• _Çözülecek Alıştırmalar_
1 – Birleştiren liderlik üzerine metne göre şu ifadelerin her biri için evet ya da hayır deyin ve kararı belirleyen sözleri metinden aynen alıntılayın: (a) Moodbeam bilekliğinde iki renk bulunur. (b) Mavi düğmeye basıldığında mutlu olunduğu mesajı iletilir. (c) Yazar kişisel olarak bileklik yöntemini tercih eder.
2 – Birleştiren liderlik üzerine metinden "BBC’de gördüğüm bir" sözleriyle başlayıp "ifade edilmesinden yanayım." sözleriyle biten kısmı aynen alıntılayın.

• _Metin Parçası_
Birleştiren Lider Olun
Bağlantıda olmak şirketler için de oldukça kritik. Facebook’un dünya çapında yaptığı bir araştırmaya göre, tüketicilerin yarısı bir mesaj gönderdiklerinde o markayla “bağlantıda” hissettiklerini söylüyor. Yani “bağlantıda kalmak” her türlü ilişkide farklılaştı. Bunu şirketler iş yapış modellerinde, liderler ise yönetsel anlayışlarında mutlaka göz önünde bulundurmak zorunda. İş hayatında “birleştiren lider” olmak, sanal ekiplerin başarısında, takımın birlikteliğinde ön plana çıkıyor. Peki birleştiren lider ne demek?
Ekibi ile, iş dünyası ile her koşulda bağlantıda kalabilen lider demek istiyorum. Ekipteki her bireyle iletişimde kalıp ruh ve beden sağlıklarını takip ederek, ekibini bir arada tutan, istikrarlı bir şekilde başarıya ulaşmalarını sağlayan lider. En önemlisi, birleştiren lider bunları yapması gerektiği için değil, önemsediği için, merak ettiği için yapar. Bu da aslında en önemli bağlantıda kalma yolu.
BBC’de gördüğüm bir haber, bağlantıda kalma için yepyeni bir yoldan bahsediyor: Moodbeam. Bireyin ruh halini, taktığı bileklikle ortaya çıkaran bir teknoloji Moodbeam. Bu bileklikte iki renk bulunuyor: Sarı ve mavi. Yöneticinize ruh halinizi bu iki renk ile anlatabiliyorsunuz. Sarı düğmeye basarsanız mutlu, mavi düğmeye basarsanız üzgün olduğunuz mesajı iletiliyor. Aslında bu sistem de çalışanınızı önemsediğinizi gösterebilir. Ancak ben kişisel olarak her zaman diyalog yöntemini seçenlerdenim. Bu noktada, örneğin 500 kişiye aynı anda nasıl ulaşacağım sorusu gündeme gelebilir. Bu da sizin liderliğinizin gücünü gösterir. Duyguların yönetimi ve ifadesinin günde X kez bir bileklik ile değil, özgürce, istenilen zamanda ifade edilmesinden yanayım.

• _Sayfa düzeyinde metin çıkarımları_
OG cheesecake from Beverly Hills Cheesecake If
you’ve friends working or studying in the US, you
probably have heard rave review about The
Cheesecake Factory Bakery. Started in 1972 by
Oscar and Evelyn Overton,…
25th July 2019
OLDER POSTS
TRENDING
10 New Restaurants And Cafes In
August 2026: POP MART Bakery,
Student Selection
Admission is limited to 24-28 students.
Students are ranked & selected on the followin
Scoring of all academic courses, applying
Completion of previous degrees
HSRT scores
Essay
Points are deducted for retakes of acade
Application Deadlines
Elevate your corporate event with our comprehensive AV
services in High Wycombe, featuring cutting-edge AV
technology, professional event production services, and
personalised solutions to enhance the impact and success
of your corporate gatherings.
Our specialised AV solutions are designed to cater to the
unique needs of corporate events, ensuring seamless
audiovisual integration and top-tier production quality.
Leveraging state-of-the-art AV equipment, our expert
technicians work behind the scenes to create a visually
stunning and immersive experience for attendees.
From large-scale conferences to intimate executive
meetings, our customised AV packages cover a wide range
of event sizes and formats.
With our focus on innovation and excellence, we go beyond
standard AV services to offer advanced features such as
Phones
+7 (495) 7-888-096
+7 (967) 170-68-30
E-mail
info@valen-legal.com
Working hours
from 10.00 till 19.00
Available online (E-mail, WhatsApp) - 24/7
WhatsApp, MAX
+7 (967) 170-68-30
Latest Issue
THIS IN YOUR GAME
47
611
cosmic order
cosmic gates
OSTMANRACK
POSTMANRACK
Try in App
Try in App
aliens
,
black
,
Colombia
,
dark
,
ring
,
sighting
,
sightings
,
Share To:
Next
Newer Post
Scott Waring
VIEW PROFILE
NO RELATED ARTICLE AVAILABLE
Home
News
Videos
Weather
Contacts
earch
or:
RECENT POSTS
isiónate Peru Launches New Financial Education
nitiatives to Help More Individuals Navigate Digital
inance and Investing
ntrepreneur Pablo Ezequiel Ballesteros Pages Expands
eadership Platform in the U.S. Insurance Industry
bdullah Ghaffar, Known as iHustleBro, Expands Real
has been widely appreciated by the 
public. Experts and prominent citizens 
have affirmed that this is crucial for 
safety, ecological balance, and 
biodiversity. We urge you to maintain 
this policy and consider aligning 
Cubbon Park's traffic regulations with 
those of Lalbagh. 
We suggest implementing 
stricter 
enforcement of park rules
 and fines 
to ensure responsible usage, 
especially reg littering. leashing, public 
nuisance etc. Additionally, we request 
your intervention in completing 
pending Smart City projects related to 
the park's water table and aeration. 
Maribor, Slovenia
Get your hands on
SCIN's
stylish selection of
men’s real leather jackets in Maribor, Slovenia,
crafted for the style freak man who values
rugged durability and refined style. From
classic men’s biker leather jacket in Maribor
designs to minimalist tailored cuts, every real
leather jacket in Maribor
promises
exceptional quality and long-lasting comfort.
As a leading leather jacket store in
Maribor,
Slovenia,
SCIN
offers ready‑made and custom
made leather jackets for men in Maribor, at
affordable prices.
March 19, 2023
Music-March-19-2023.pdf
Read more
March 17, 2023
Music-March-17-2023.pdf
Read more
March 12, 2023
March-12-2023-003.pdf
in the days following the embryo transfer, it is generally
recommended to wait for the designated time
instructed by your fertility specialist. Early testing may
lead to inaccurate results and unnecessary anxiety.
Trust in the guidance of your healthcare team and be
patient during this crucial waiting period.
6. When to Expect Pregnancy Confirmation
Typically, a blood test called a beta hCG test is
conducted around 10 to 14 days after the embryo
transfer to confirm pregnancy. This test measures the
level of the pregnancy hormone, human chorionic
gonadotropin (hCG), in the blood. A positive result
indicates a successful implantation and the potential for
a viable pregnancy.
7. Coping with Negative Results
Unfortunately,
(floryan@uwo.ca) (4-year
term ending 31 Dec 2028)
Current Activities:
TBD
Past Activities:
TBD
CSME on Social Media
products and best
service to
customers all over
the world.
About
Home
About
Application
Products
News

• _Sırasıyla Cevaplar_
1 –
(a) Evet: "Bu bileklikte iki renk bulunuyor: Sarı ve mavi."
(b) Hayır: "mavi düğmeye basarsanız üzgün olduğunuz mesajı iletiliyor."
(c) Hayır: "Ancak ben kişisel olarak her zaman diyalog yöntemini seçenlerdenim."

2 –
BBC’de gördüğüm bir haber, bağlantıda kalma için yepyeni bir yoldan bahsediyor: Moodbeam. Bireyin ruh halini, taktığı bileklikle ortaya çıkaran bir teknoloji Moodbeam. Bu bileklikte iki renk bulunuyor: Sarı ve mavi. Yöneticinize ruh halinizi bu iki renk ile anlatabiliyorsunuz. Sarı düğmeye basarsanız mutlu, mavi düğmeye basarsanız üzgün olduğunuz mesajı iletiliyor. Aslında bu sistem de çalışanınızı önemsediğinizi gösterebilir. Ancak ben kişisel olarak her zaman diyalog yöntemini seçenlerdenim. Bu noktada, örneğin 500 kişiye aynı anda nasıl ulaşacağım sorusu gündeme gelebilir. Bu da sizin liderliğinizin gücünü gösterir. Duyguların yönetimi ve ifadesinin günde X kez bir bileklik ile değil, özgürce, istenilen zamanda ifade edilmesinden yanayım.